Três embarcações com refugiados e emigrantes a bordo desembarcaram durante o fim de semana na ilha italiana de Lampedusa tendo um bote sido socorrido por um navio da marinha mercante que aguarda instruções de Itália ou de Malta.

As boas condições meteorológicas que se fizeram sentir favoreceram a saída de barcaças procedentes da Líbia mas a ausência de navios humanitários assim como a decisão de Itália e de Malta de encerrar os portos por causa da pandemia de covid-19 estão a gerar situações complicadas.

No domingo uma barcaça com 44 pessoas provenientes do Norte de África chegou à ilha de Lampedusa.

Poucas horas antes 67 pessoas foram resgatadas a 12 milhas da costa pelas autoridades marítimas italianas.

Um outro bote com nove cidadãos da Tunísia a bordo alcançaram as praias da ilha italiana no fim de semana.

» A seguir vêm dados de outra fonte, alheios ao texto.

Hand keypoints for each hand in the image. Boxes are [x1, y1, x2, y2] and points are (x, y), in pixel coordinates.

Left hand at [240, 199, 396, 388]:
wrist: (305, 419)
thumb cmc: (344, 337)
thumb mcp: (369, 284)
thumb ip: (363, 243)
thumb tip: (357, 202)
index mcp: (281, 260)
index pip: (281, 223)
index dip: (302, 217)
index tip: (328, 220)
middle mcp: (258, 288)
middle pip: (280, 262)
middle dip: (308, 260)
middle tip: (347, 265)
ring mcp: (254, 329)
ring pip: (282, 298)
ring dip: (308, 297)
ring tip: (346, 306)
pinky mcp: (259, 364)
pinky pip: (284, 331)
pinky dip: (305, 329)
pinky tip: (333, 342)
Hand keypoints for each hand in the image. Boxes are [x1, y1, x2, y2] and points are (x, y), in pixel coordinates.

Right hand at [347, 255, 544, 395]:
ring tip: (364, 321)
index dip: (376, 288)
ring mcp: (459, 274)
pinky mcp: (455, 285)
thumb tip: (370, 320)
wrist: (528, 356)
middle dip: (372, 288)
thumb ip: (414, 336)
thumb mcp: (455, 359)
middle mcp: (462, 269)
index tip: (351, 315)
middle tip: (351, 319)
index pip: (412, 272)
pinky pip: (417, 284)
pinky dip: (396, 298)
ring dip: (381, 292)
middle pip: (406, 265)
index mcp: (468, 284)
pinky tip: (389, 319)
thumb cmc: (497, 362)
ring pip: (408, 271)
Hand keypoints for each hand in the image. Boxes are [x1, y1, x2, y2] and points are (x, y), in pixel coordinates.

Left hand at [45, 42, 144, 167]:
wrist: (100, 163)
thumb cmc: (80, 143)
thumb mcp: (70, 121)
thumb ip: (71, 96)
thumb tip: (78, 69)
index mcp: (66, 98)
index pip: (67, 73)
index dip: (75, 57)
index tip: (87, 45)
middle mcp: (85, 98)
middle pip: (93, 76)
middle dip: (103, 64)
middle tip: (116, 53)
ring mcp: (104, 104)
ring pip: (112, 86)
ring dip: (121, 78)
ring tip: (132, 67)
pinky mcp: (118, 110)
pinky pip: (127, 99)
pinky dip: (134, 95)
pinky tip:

O autarca de Lampedusa, Salvatore Martello, decidiu instalar uma tenda de campanha no molhe de Favarolo para receber os migrantes e refugiados evitando transferir os ocupantes das embarcações para os centros de acolhimento.

Mesmo assim, algumas pessoas foram levadas para a "Casa Fraternità", administrada pelo pároco da ilha, Carmelo La Magra.

Nas últimas 48 horas, o cargueiro "Marina" resgatou uma embarcação precária onde se encontravam 78 ocupantes e espera neste momento instruções para desembarcar os refugiados, provavelmente em Malta.

La Valeta encerrou os portos e há quatro dias, 57 migrantes resgatados foram transportados para um navio de turismo que espera soluções da União Europeia.

Nos últimos dias, o jornal italiano Avvenire e o norte-americano New York Times denunciaram que Malta está a usar uma "frota de embarcações de pesca fantasma" que devolve à Líbia as pessoas que são intercetadas no Mediterrâneo.

Perante as acusações, o primeiro-ministro maltês, Robert Abela, desmentiu a existência de pactos secretos com o governo de Tripoli mas admitiu que as pessoas estão a ser transportadas para as praias do Norte de África.